All lines in the records below with the word "المراد" must be returned.

::::

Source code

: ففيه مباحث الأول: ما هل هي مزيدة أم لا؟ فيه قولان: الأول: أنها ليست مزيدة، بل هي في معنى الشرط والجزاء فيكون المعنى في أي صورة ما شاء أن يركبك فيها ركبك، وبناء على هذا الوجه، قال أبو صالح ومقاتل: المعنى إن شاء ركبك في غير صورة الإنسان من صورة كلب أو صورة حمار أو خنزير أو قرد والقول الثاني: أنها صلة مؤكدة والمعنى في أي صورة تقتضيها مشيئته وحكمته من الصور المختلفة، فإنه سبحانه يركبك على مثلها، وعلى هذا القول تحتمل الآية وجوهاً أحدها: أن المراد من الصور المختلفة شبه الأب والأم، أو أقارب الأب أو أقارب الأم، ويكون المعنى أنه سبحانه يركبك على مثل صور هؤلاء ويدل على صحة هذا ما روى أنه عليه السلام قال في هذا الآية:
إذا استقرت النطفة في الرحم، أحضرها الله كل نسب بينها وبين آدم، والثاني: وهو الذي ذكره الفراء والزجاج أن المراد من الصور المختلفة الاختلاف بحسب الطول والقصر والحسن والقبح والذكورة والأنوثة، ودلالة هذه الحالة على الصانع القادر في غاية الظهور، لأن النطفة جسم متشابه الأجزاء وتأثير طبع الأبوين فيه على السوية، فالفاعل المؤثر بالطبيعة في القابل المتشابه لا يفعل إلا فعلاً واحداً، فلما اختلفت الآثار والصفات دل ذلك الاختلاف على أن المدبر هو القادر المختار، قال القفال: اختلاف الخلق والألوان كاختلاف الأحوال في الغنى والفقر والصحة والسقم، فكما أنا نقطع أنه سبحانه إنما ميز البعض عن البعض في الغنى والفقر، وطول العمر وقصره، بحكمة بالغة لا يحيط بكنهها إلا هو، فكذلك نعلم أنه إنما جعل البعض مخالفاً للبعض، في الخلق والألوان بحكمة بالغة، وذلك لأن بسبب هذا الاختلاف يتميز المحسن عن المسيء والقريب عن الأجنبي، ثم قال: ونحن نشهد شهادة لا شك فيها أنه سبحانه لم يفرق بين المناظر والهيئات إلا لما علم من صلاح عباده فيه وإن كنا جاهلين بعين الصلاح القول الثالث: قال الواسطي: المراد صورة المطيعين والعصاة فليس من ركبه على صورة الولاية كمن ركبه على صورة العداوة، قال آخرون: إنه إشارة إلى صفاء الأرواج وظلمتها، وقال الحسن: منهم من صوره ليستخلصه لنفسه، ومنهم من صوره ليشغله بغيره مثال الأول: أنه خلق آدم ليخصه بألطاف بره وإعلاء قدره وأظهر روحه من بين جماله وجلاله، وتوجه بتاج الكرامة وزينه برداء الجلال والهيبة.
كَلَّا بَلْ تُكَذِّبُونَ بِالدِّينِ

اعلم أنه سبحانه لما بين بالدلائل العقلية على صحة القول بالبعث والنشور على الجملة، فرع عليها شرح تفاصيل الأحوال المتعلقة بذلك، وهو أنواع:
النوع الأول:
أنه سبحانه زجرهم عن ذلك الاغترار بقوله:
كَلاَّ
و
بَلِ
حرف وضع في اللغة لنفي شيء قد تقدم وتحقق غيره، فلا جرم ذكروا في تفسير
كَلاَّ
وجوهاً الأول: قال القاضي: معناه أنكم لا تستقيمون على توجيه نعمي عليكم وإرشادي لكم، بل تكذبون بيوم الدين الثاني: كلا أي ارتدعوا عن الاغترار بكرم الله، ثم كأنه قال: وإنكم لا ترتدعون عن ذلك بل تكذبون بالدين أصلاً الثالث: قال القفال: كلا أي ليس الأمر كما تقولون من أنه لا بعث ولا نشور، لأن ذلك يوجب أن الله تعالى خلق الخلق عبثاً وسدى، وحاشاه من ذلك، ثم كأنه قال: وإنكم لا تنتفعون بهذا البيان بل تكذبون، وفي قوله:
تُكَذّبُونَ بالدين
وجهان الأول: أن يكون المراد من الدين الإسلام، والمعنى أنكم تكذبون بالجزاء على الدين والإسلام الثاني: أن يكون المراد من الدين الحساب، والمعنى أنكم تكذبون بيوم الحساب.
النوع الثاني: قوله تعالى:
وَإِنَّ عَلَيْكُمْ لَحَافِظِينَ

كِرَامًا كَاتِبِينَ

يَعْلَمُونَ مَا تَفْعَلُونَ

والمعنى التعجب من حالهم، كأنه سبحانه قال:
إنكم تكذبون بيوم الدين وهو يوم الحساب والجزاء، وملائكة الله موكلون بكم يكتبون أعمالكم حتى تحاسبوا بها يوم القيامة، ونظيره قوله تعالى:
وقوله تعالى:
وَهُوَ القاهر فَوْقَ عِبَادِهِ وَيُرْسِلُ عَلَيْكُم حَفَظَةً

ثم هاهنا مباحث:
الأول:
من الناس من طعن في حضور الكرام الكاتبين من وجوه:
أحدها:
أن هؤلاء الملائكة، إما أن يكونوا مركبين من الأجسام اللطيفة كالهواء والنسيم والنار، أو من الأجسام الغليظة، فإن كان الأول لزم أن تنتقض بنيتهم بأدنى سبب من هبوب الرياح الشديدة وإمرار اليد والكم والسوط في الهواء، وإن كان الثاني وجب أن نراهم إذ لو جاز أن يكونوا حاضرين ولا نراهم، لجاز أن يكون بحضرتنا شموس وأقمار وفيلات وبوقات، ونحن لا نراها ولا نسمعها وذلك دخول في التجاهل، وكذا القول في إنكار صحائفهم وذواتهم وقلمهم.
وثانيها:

::::

**The completed task**:
: ففيه مباحث الأول: ما هل هي مزيدة أم لا؟ فيه قولان: الأول: أنها ليست مزيدة، بل هي في معنى الشرط والجزاء فيكون المعنى في أي صورة ما شاء أن يركبك فيها ركبك، وبناء على هذا الوجه، قال أبو صالح ومقاتل: المعنى إن شاء ركبك في غير صورة الإنسان من صورة كلب أو صورة حمار أو خنزير أو قرد والقول الثاني: أنها صلة مؤكدة والمعنى في أي صورة تقتضيها مشيئته وحكمته من الصور المختلفة، فإنه سبحانه يركبك على مثلها، وعلى هذا القول تحتمل الآية وجوهاً أحدها: أن المراد من الصور المختلفة شبه الأب والأم، أو أقارب الأب أو أقارب الأم، ويكون المعنى أنه سبحانه يركبك على مثل صور هؤلاء ويدل على صحة هذا ما روى أنه عليه السلام قال في هذا الآية:
إذا استقرت النطفة في الرحم، أحضرها الله كل نسب بينها وبين آدم، والثاني: وهو الذي ذكره الفراء والزجاج أن المراد من الصور المختلفة الاختلاف بحسب الطول والقصر والحسن والقبح والذكورة والأنوثة، ودلالة هذه الحالة على الصانع القادر في غاية الظهور، لأن النطفة جسم متشابه الأجزاء وتأثير طبع الأبوين فيه على السوية، فالفاعل المؤثر بالطبيعة في القابل المتشابه لا يفعل إلا فعلاً واحداً، فلما اختلفت الآثار والصفات دل ذلك الاختلاف على أن المدبر هو القادر المختار، قال القفال: اختلاف الخلق والألوان كاختلاف الأحوال في الغنى والفقر والصحة والسقم، فكما أنا نقطع أنه سبحانه إنما ميز البعض عن البعض في الغنى والفقر، وطول العمر وقصره، بحكمة بالغة لا يحيط بكنهها إلا هو، فكذلك نعلم أنه إنما جعل البعض مخالفاً للبعض، في الخلق والألوان بحكمة بالغة، وذلك لأن بسبب هذا الاختلاف يتميز المحسن عن المسيء والقريب عن الأجنبي، ثم قال: ونحن نشهد شهادة لا شك فيها أنه سبحانه لم يفرق بين المناظر والهيئات إلا لما علم من صلاح عباده فيه وإن كنا جاهلين بعين الصلاح القول الثالث: قال الواسطي: المراد صورة المطيعين والعصاة فليس من ركبه على صورة الولاية كمن ركبه على صورة العداوة، قال آخرون: إنه إشارة إلى صفاء الأرواج وظلمتها، وقال الحسن: منهم من صوره ليستخلصه لنفسه، ومنهم من صوره ليشغله بغيره مثال الأول: أنه خلق آدم ليخصه بألطاف بره وإعلاء قدره وأظهر روحه من بين جماله وجلاله، وتوجه بتاج الكرامة وزينه برداء الجلال والهيبة.
وجهان الأول: أن يكون المراد من الدين الإسلام، والمعنى أنكم تكذبون بالجزاء على الدين والإسلام الثاني: أن يكون المراد من الدين الحساب، والمعنى أنكم تكذبون بيوم الحساب.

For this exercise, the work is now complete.